### Written instruction 1
In the post about Erin, how old was the writer when Erin was born?

### Supplied text

########

Thursday, September 29, 2005

Who could have guessed?

When Erin was born a little over nine years ago, I never imaged she would one day call me mom. I was sixteen and thrilled to the core to be her aunt. I was there when she was born. It was a long and difficult labor that ended with a c-section. I paced the floor until the nurse brought her out. I was in love with her from the moment I saw her. I skipped many nights with my friends to be with her. Just holding her; in awe of her perfect fingers and toes. There were a few nights I even slept in her crib with her. As she grew so did our bond. We were shopping buddies and dancing partners. I melted each time she called me Nana, still never imagining that I could ever play the role of mother to her. When I moved to California, it was difficult for everyone in our family, but I worried the most about her. She was moving back in with my sister to a situation I couldn't control while in the same city much less from across the country. I called her often. She always found a way to make me smile. Once, she tried to stuff durritos through the phone and was absolutely confused when it didn't work. Over the next four years things progressed in a way that is only clear as I look back over them, and Erin came to live with us. One year ago today, we signed the papers that legaly made us a family.

########

### Supplied records

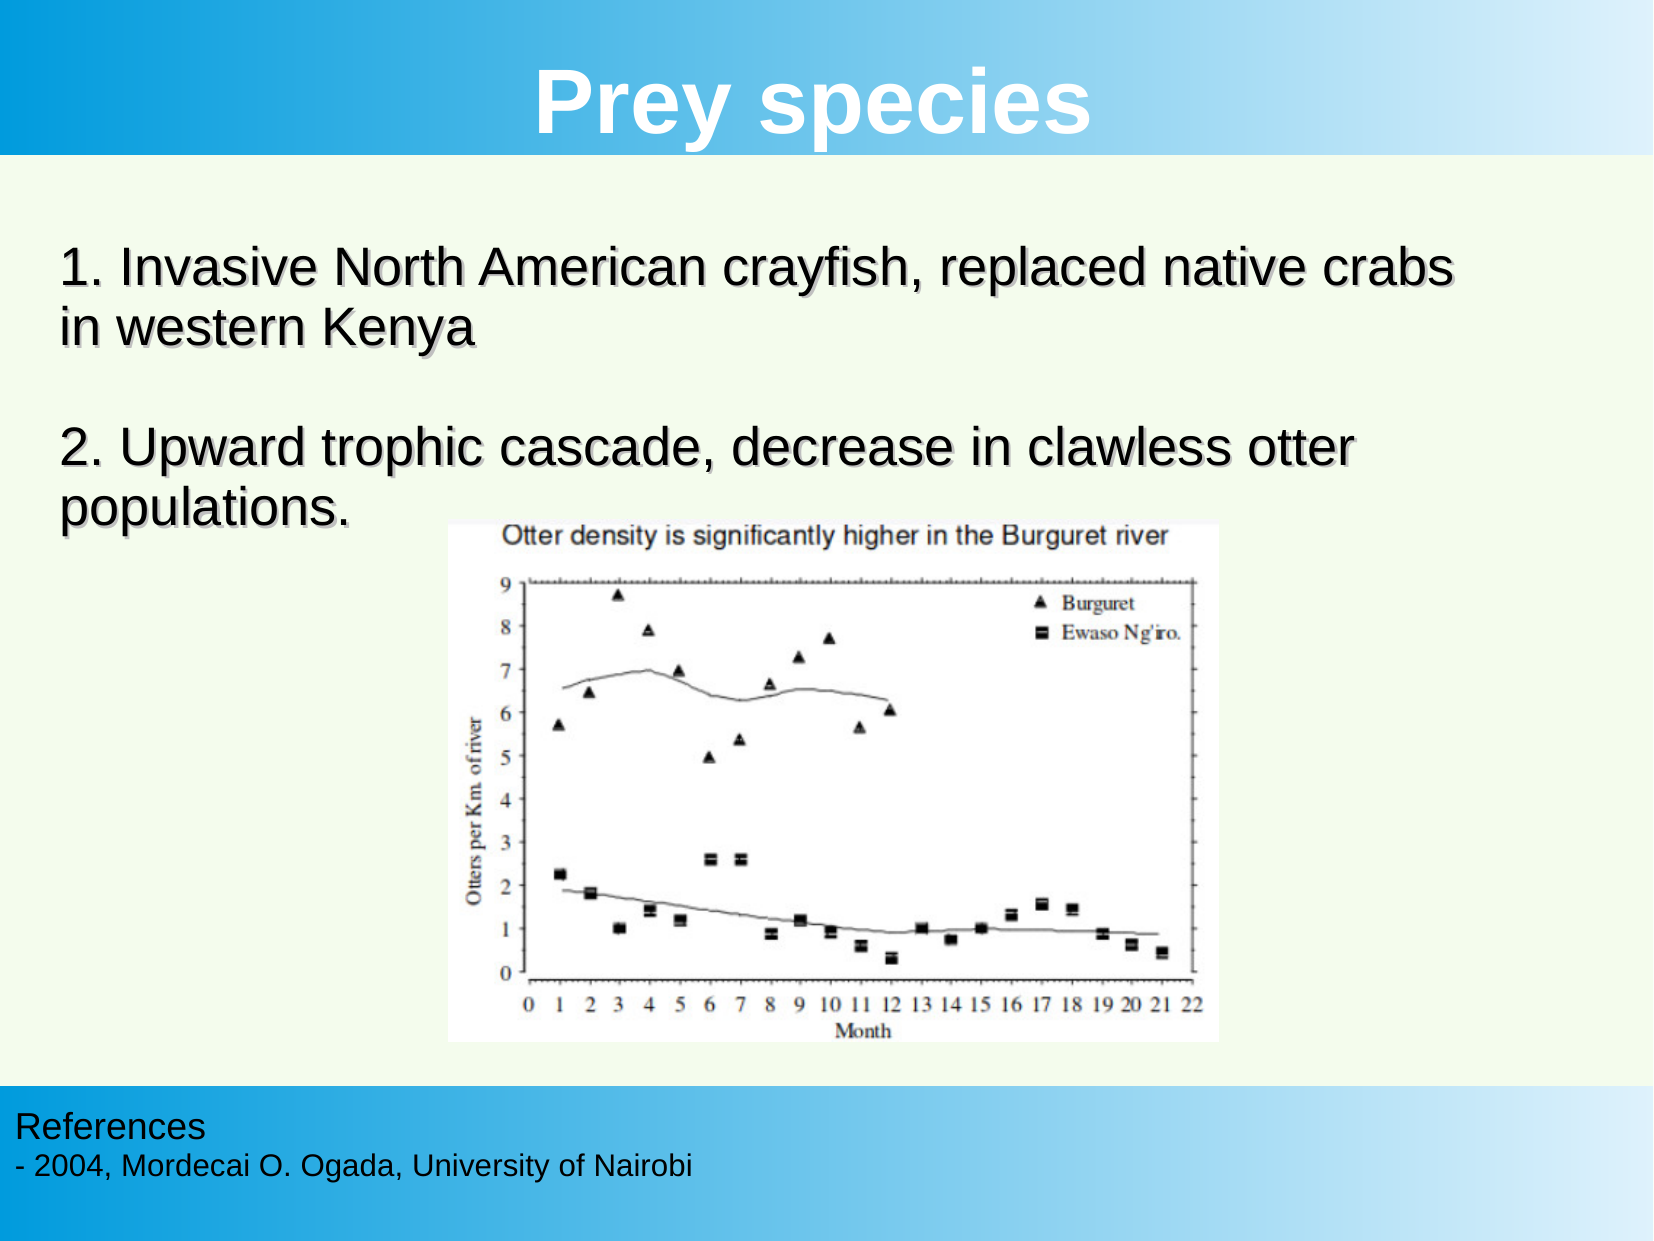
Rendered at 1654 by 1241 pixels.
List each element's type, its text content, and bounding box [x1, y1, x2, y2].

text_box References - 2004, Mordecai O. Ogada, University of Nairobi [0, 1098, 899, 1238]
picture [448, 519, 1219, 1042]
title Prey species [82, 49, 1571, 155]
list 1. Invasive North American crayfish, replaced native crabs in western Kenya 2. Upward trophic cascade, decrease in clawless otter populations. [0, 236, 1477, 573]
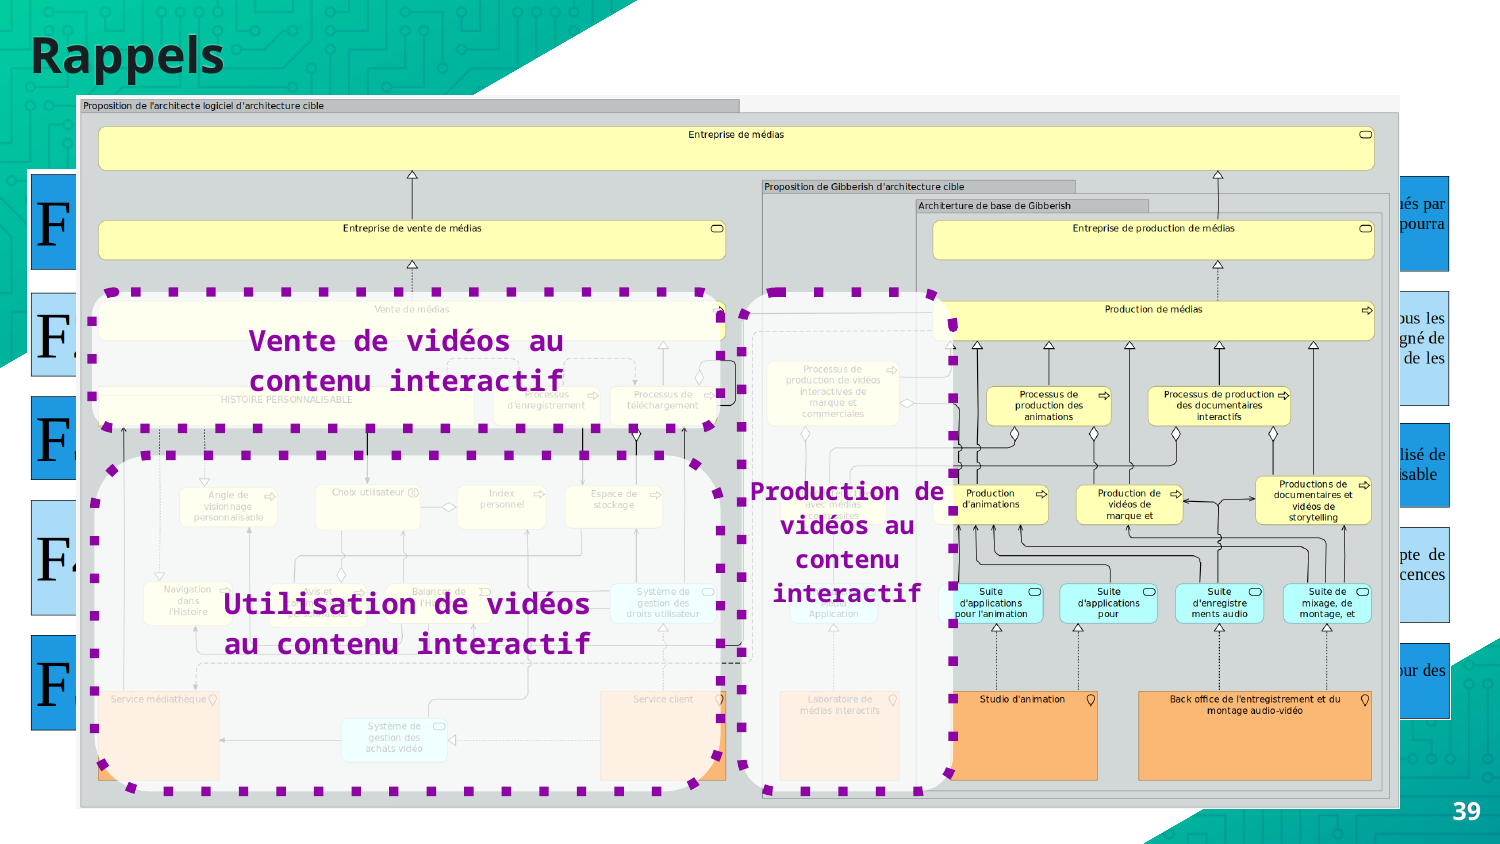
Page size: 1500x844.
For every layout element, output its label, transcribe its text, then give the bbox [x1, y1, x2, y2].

########

### Written instruction 2
Repeat the records verbatim, beginning at their first line and stopping after the line that contains "picture [448, 519, 1219, 1042]". Leave the pictures out.

### Full output 1
Sixteen.

### Full output 2
Rendered at 1654 by 1241 pixels.
List each element's type, its text content, and bounding box [x1, y1, x2, y2].

text_box References - 2004, Mordecai O. Ogada, University of Nairobi [0, 1098, 899, 1238]
picture [448, 519, 1219, 1042]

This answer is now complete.